The healthcare applications of this technology also look like they can be greatly enhanced by space.
Telesurgery fuses both telemedicine and AR technologies, enabling surgeons to operate on patients remotely.
It uses a combination of advanced technologies to precisely track the surgeon's movements, a realistic and realtime VR environment display for the physician, and telecommunications to transmit the data between the two locations.
AR can even make the patient's veins' easier to locate, by converting the circulatory system's heat signature into an image and superimposing it onto the skin.
Additionally, VR's training uses are of course not limited just to astronauts.
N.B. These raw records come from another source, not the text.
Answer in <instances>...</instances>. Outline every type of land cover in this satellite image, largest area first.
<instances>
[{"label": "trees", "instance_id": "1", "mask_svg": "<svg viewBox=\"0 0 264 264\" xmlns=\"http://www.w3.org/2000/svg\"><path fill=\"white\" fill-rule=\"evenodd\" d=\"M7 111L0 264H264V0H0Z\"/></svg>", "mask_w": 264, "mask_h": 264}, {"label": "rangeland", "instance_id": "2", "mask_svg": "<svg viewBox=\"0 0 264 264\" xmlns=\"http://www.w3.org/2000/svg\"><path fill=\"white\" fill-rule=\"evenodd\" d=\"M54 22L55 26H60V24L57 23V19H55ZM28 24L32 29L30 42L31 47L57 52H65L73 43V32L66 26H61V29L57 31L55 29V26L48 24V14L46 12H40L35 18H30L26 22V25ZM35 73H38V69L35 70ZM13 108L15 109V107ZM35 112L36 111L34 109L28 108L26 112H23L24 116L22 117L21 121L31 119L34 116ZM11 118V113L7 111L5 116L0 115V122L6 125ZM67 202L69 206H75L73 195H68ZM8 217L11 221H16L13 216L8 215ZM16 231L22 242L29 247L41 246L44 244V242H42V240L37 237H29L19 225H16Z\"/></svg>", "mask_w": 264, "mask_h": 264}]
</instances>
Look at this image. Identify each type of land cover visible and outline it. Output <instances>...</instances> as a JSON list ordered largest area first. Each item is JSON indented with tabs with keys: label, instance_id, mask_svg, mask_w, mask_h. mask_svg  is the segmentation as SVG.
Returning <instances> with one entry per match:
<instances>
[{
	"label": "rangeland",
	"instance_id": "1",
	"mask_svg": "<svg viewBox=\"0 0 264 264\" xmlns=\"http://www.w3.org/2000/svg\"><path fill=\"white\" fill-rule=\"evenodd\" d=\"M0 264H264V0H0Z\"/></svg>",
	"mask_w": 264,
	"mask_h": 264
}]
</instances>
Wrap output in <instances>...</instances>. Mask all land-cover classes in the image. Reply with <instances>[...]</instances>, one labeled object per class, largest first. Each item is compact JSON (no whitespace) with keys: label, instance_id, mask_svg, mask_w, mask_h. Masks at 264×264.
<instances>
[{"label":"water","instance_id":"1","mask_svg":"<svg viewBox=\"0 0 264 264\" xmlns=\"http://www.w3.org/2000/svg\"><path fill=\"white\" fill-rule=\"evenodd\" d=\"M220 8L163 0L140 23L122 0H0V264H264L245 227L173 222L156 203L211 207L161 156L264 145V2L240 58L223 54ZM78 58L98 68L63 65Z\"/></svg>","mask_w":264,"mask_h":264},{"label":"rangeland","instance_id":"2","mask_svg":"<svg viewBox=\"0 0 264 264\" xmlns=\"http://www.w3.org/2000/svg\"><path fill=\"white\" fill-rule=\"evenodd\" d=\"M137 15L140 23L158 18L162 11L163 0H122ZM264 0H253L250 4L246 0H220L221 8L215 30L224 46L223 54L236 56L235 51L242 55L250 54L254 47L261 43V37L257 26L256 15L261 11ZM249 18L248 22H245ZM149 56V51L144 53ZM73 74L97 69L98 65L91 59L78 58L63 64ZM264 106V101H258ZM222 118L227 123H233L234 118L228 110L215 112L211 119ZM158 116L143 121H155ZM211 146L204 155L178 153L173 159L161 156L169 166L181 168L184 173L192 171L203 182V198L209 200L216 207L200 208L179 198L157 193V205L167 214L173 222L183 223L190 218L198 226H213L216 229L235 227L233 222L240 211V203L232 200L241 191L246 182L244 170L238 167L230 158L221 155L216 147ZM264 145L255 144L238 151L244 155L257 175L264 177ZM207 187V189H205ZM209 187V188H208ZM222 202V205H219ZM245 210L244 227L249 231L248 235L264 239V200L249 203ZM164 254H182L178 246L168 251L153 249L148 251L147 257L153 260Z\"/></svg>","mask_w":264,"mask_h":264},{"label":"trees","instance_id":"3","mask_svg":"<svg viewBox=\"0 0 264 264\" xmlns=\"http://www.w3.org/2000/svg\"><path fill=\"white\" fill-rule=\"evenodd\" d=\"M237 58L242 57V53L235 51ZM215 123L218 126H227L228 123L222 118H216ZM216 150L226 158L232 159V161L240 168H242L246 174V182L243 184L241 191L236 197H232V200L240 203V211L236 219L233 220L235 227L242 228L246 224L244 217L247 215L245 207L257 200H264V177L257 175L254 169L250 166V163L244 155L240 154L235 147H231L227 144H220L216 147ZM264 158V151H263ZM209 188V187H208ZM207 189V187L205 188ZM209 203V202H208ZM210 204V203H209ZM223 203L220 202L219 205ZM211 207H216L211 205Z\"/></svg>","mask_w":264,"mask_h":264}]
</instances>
VR can also be used to help organisations prepare for dangerous situations and practice how to respond, such as emergency response teams, or the MIDAS demining simulator, which was developed with ESA backing.
The MIDAS Training Systems teaches trainees how to use detectors, by searching for virtual threats in a synthetic virtual environment using a real detector which is tracked in 3D and modelled in real-time in the virtual environment. The trainer can virtually position threats within the training area, removing the requirement for dedicated training lanes with buried targets which are expensive to configure and setup. The system autonomously generates performance metrics on each trainee covering sweep, coverage and detection. It is available as an indoor version with VR headset or an outdoor version, the latter using precision GNSS and sensors to track the detector. Credit: Cobham Antenna Systems For these, various data sets can be integrated, overlaid on satellite imagery and georeferenced for a true-to-life exercise in which various scenarios and potential mitigating actions can be tested and rehearsed in a safe environment, without any danger to life.
Space bringing VR/AR closer
It goes without saying that – regardless of whether a VR/AR application uses satellite information – this is still a nascent technology.
Nick Appleyard, Head of ESA's Business Applications department, said: "The VR/AR market is estimated to reach $150 billion by 2020, with VR representing around $30 billion and AR $120 billion. Both the consumer and the professional market look promising and capable of flourishing if offered the right products and services in a technically-supported environment.
"We think space can add a great deal of value here, both in terms of helping industry capitalise on the business opportunities, and helping the technology and its positive applications for people develop further. Our Business Application programme is offering support to companies for business case assessment and development of space-enabled services based on virtual and augmented reality applications."
Another reason these applications are not in widespread use now is that current 4G networks lack sufficient capacity, responsiveness and coverage.
Here, too, ESA is looking into how space can assist.
The next generation of data services, 5G, can offer more capacity, security and lower latency, and with the help of satellites, can spread the always-on, ultra-fast connectivity across the globe, supplementing terrestrial networks.
Antonio Franchi, Head of ESA's Satellite for 5G and Future Programmes Acquisition, said: "Satellite services are becoming increasingly vital in all aspects of daily life, and part of the digitalisation of industry and society.
"5G will change the way we communicate, work and interact with technology, and space has an invaluable role to play, which is why we are working with industrial partners to develop market solutions and support space-enabled 5G trials and service demonstrations to help realise the technology's potential and the many applications it will enable."